Just in case you weren’t paying attention: in 2008 Wall Street got bailed out of a mess of its own making to the tune of trillions of dollars while millions of Americans got nothing and lost their homes; the Supreme Court ruled that unlimited money is allowed in political contributions, and Big Pharma continues to make headlines by continuing to gouge the sick, as evidenced by the latest, the EpiPen scandal and its 600 percent price hike.
That’s why it is such a refreshing feeling when you come across a story in which Jack slays the Giant, winning one for the little guy.
That’s just what happened in Mexico this week, when a court ruled that Monsanto’s license to grow some 250,000 hectares of genetically modified soy in the Yucatán Peninsula would be suspended pending approval of indigenous communities living in the area. Also, the judge ruled that any future permits that the agrichem giant might apply for in the future would have to undergo the same scrutiny, citing Mexican constitutional law that requires the consideration of indigenous communities that might be affected by development projects.
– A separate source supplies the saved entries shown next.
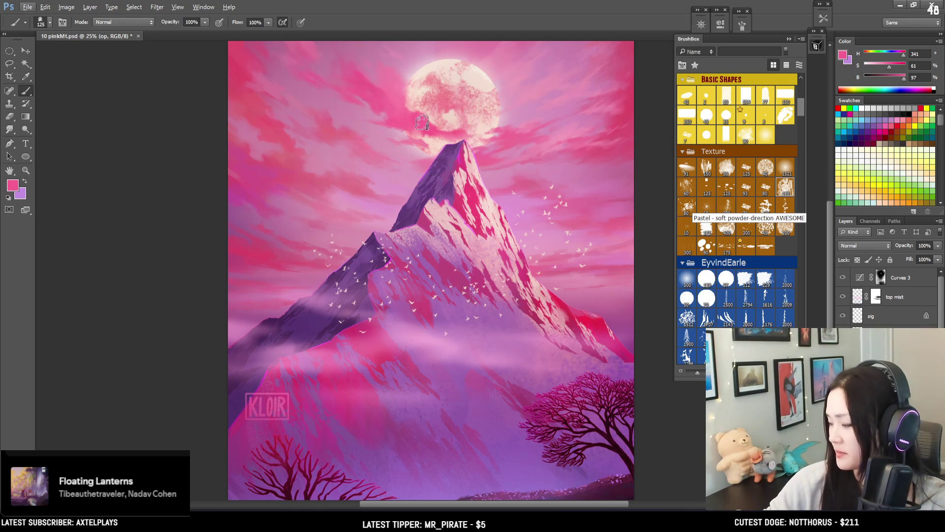
key(bracketleft)
key(bracketleft)
key(bracketleft)
key(bracketleft)
key(bracketleft)
drag(531, 114, 490, 173)
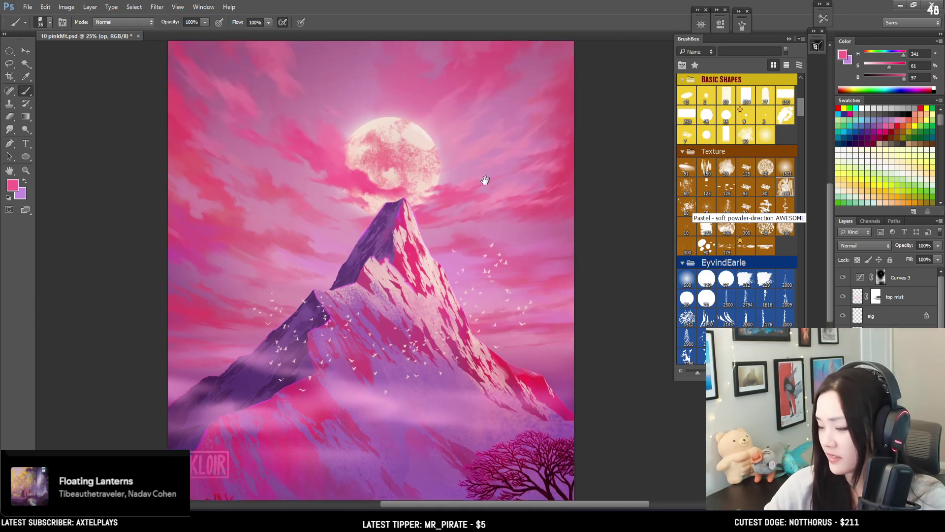
key(bracketleft)
alt+click(473, 201)
key(bracketleft)
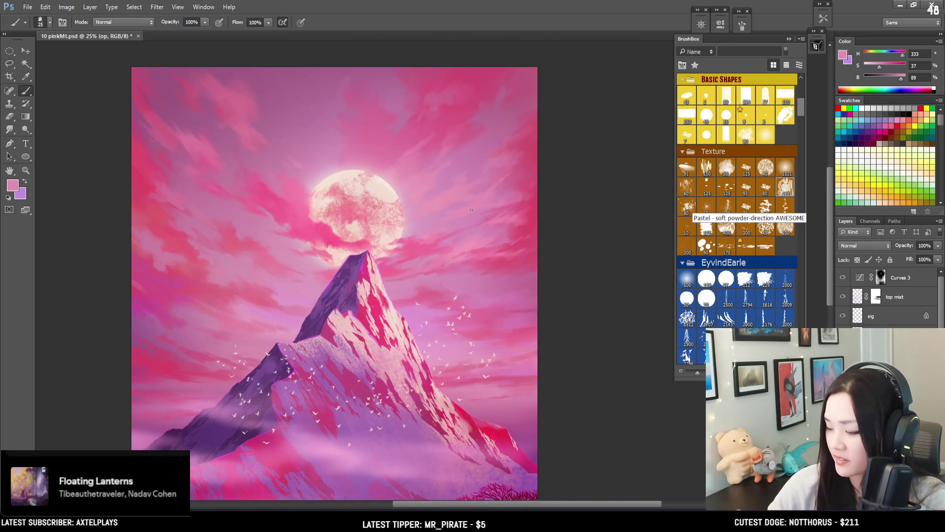
alt+click(404, 252)
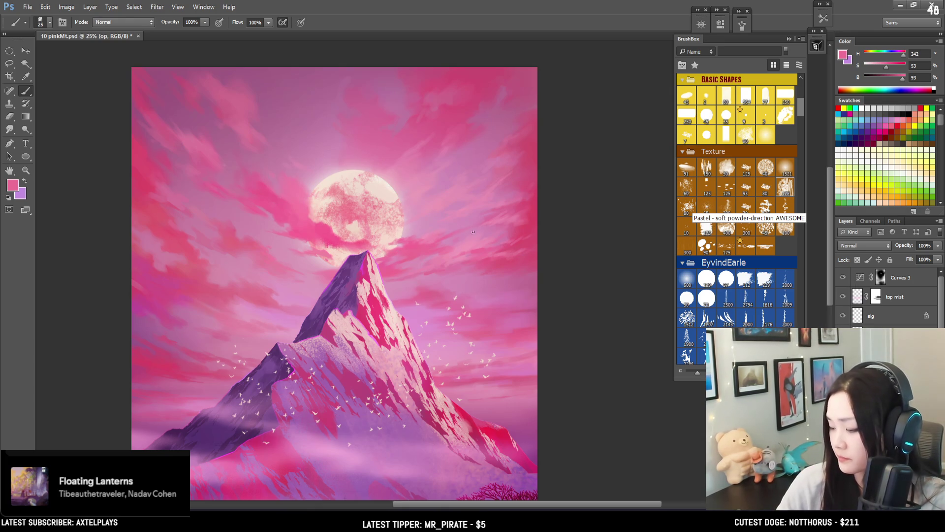
alt+click(465, 241)
Add finer streaky cloud strokes near the moon, resampling darker and softer pinks
mouse_move(472, 238)
mouse_down()
mouse_move(491, 125)
mouse_move(441, 70)
mouse_move(425, 151)
mouse_up()
key(bracketleft)
key(bracketleft)
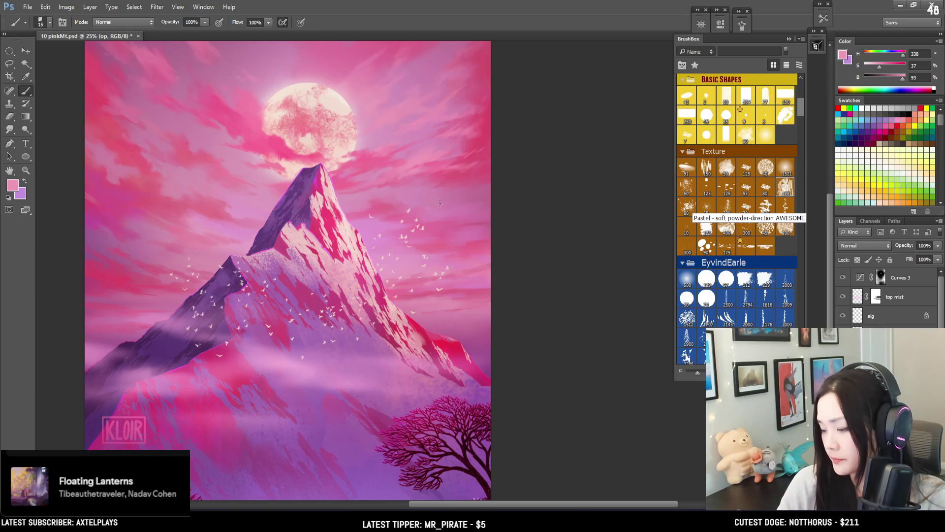
key(bracketright)
alt+drag(485, 174, 438, 207)
key(bracketleft)
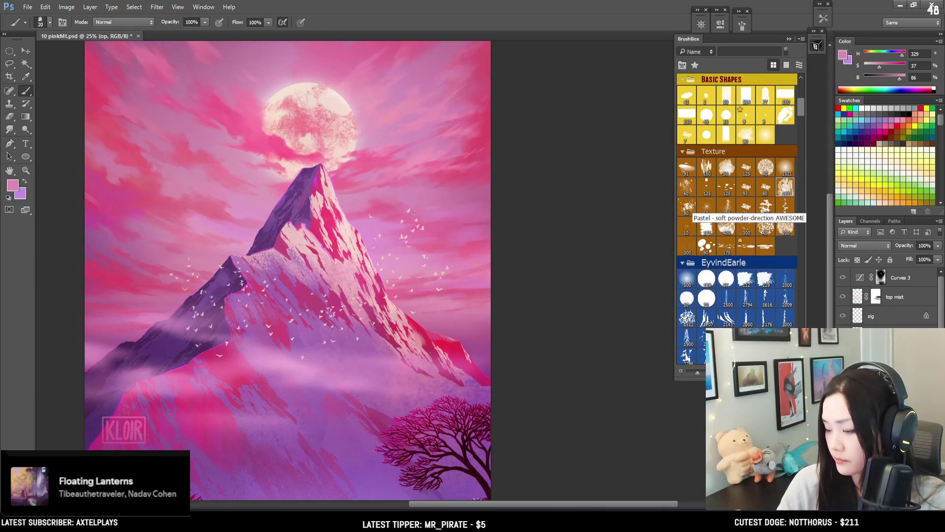
key(bracketright)
key(bracketright)
key(bracketleft)
alt+click(477, 248)
mouse_move(477, 247)
mouse_down()
mouse_move(423, 268)
mouse_move(452, 334)
mouse_move(500, 256)
mouse_move(433, 285)
mouse_move(414, 338)
mouse_move(390, 354)
mouse_move(358, 438)
mouse_up()
mouse_move(424, 315)
mouse_down()
mouse_move(422, 322)
mouse_move(421, 292)
mouse_up()
scroll(426, 300, down, 1)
Among the groups who lined up against the biotech giant was a group called the Maya Beekeepers, composed of about 15,000 Maya families who produce honey. They filed for the injunction with the support of Greenpeace, Indignación, and Litiga OLE.
The groups cited concern with the use of glyphosate, which the GMO crops are engineered to be able to withstand, the cancer-causing chemical that has come under intense scrutiny worldwide of late.
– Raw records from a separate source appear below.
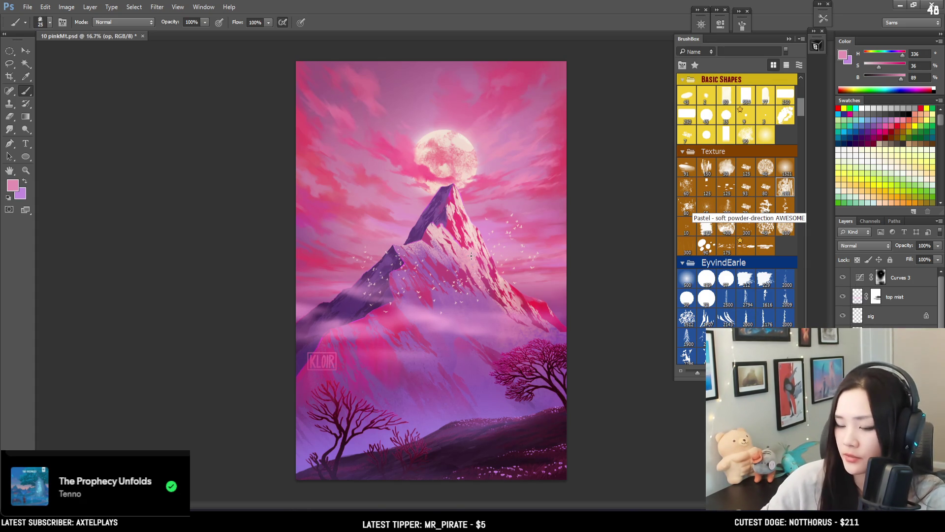
Return to the Brush at size 35 and sample the upper-left sky's muted pink (H 337, S 46, B 83)
click(10, 51)
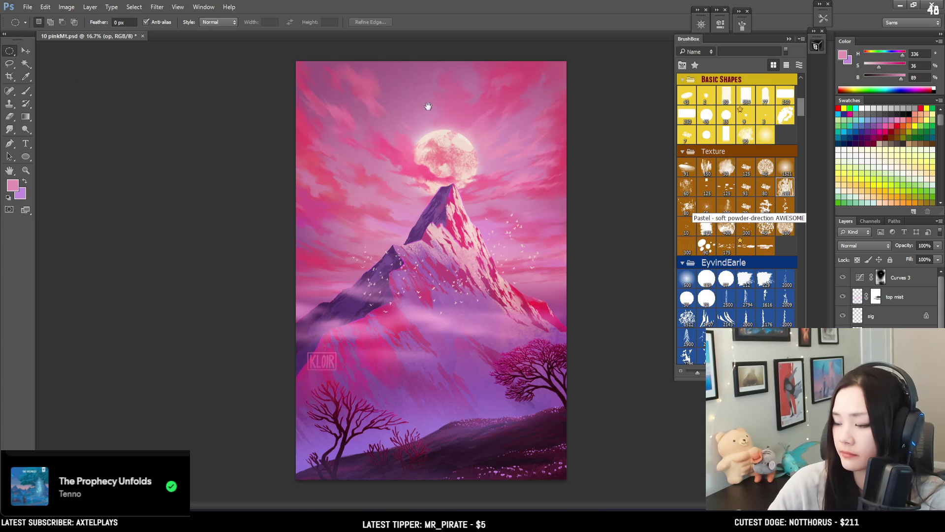
key(b)
alt+click(397, 143)
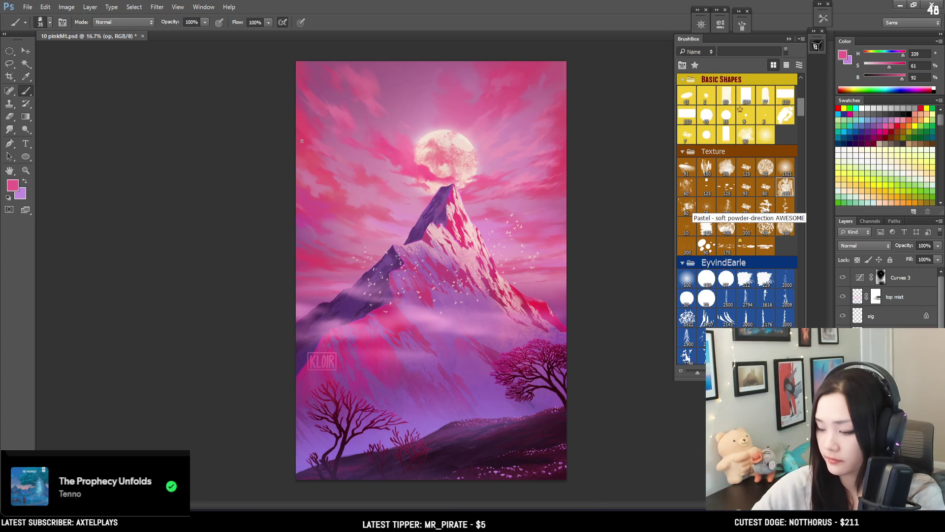
key(bracketleft)
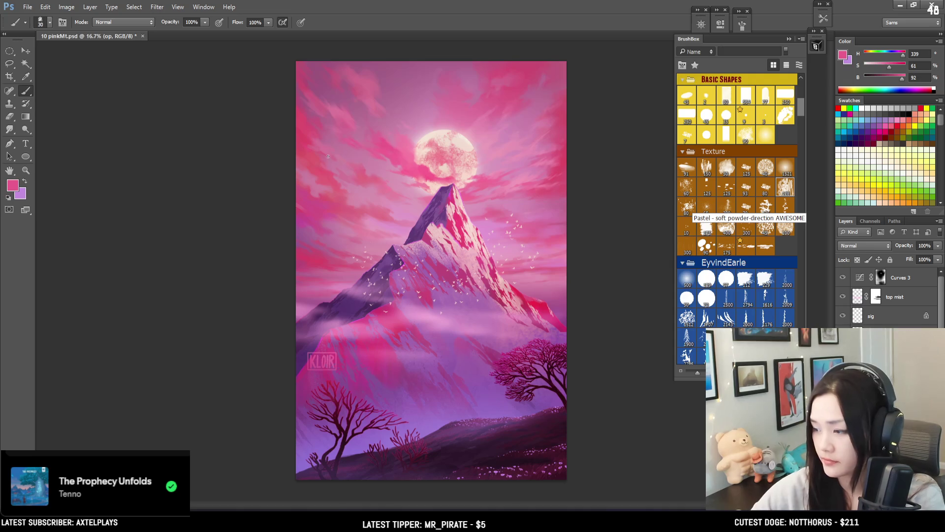
alt+click(322, 150)
key(bracketright)
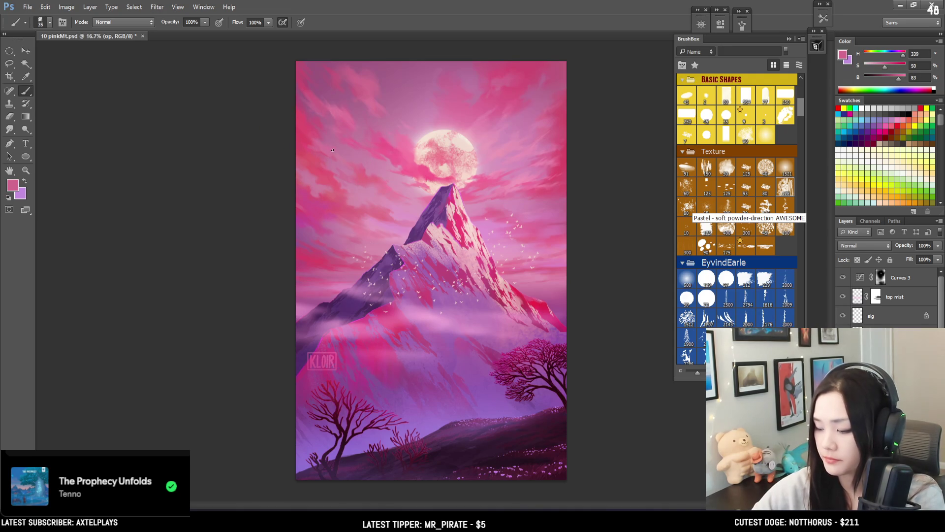
alt+click(324, 144)
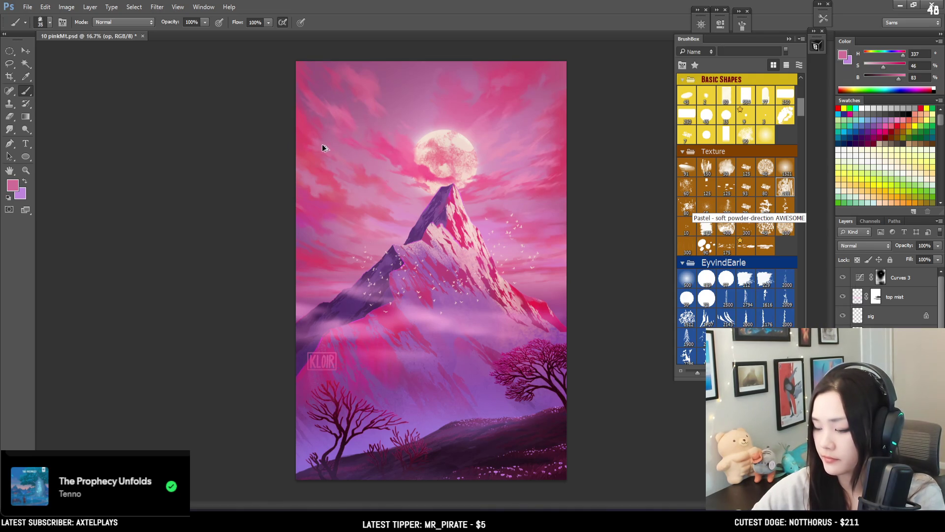
Resample the sky pink (H 338, S 49, B 82) and enlarge the brush to 40
alt+click(323, 142)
Predictably, Monsanto spokesmen held to the party line, claiming that their GMO crops and their profligate use of glyphosate has no effect on bee populations–this, despite the mounting evidence to the contrary and the shocking die-off of some 44 percent of U.S. bee colony populations last year. The company has also had accusations of deforestation leveled against it in the Mexican state of Campeche, where it is pursuing other agri-chemical business.
But the fight against this particular Goliath is far from over. This is but one victory, a battle in a war that continues. Monsanto has been fighting since at least 2013 to get the Mexican government to rescind its ban on GMO maize, and actually achieved that for a time, before an appeal to a new court overturned the overturning of the ban.
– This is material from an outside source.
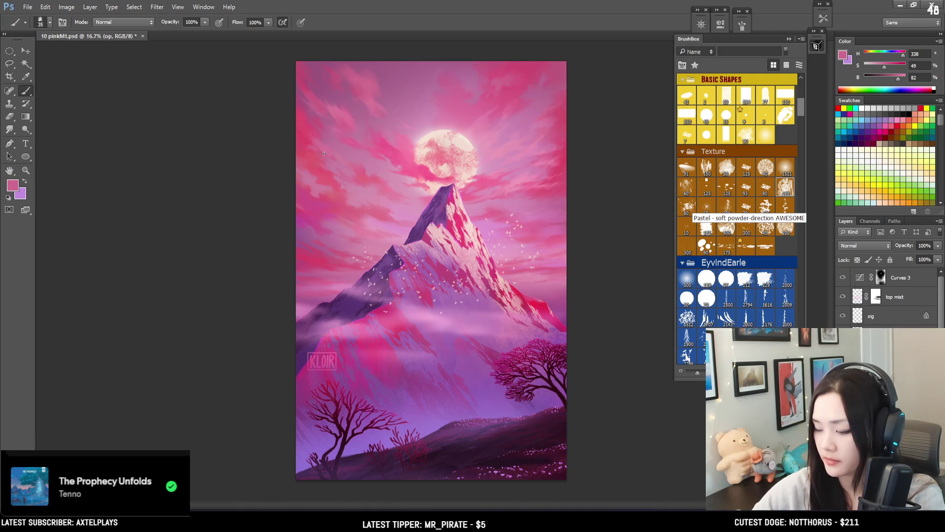
key(bracketright)
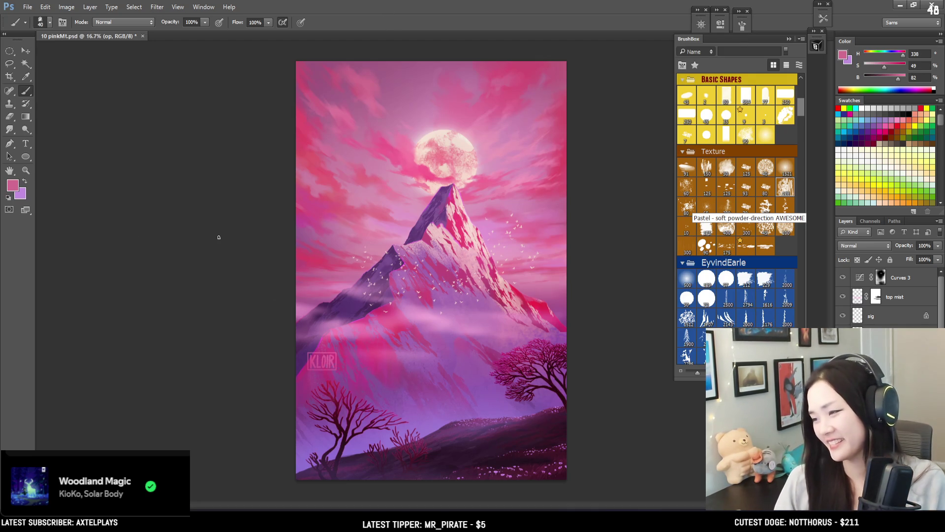
Zoom to 25% and pan to centre the moon and mountain peak
click(10, 50)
Thus, companies like Monsanto play the long game. While it is certainly a cause for celebration, we would do well to keep in mind that the victory for the indigenous people of the Yucatán does not mean that Monsanto is going to take its ball and go home.
Much like the poisonous PCBs with which the company saddled much of the U.S. and the world a generation ago, Monsanto plans to hang around a long time, infecting everything that it can get its hands on.